September 11 ushered in a new kind of world for the United States. On the one hand, it made it very clear what some countries think of us, an image we arguably haven’t much improved on since, and on the other hand gave the Bush administration free reign to do as they pleased in the name of national defense. And they sold it brilliantly—Bush and NMD advocates have repeatedly used September 11 as an example of why we need a missile defense shield, despite the fact that even in 1995, the NIE report which the Rumsfeld Commission was charged with refuting, stated that the likelihood of unconventional terrorist-type actions clearly outweighed the threat of an outright nuclear attack. And yet we’re as obstinate as Kim Jong Il is bent on flouting the rules of international nuclear armament, sinking hundreds of billions of dollars on a technology that we don’t have or possess, striving for a system that for the last 50 years has produced lots of very ambitious ideas and a few working models at best. It’s a thin layer of comfort and safety, and while North Korea may very well be working on improving their Taepo Dong-2 ICBM, it’s years from production and the potential threat of selling to another rogue nation one of possibly eight nuclear warheads already known to be in their possession is, in fact, very real.

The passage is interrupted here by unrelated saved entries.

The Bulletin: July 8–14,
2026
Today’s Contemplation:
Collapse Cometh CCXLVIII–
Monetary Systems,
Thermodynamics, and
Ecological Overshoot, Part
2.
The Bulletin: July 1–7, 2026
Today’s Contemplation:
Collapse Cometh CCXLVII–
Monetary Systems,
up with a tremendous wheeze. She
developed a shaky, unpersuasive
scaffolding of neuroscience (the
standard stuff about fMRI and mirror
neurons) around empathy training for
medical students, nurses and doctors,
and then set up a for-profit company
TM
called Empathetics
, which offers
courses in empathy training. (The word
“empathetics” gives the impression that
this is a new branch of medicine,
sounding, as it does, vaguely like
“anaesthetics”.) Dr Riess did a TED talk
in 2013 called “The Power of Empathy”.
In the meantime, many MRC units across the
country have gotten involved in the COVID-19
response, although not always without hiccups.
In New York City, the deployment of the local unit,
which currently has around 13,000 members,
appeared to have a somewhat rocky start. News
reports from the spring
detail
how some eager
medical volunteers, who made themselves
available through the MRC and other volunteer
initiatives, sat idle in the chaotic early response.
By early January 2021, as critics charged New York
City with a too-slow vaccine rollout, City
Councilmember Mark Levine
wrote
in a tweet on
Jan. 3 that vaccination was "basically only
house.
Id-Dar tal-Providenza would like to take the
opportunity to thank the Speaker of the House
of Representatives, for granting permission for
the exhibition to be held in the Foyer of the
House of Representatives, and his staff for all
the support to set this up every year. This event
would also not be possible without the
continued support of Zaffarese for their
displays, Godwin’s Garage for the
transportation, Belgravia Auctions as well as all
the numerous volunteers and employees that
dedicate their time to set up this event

So we can watch Bush swagger like a bemused cowboy and sell us the necessity of missile defense, experimental technology with a long history of failure and a few dubious successes that we’re supposed to trust will save us from nuclear attack. The total for technological onanism comes to $100 million per test—building up national missile defense for its own sake and lining defense contractors’ pockets for their CGI videos, when everyone knows it’s much easier, and precedented, for people to fly a plane into a building or detonate a bomb—even a dirty bomb—on a crowded train than it is to build a nuclear-armed ICBM. We might not want the smoking gun to be in the shape of a mushroom cloud, but if we knew it was coming could we pretend to stop it?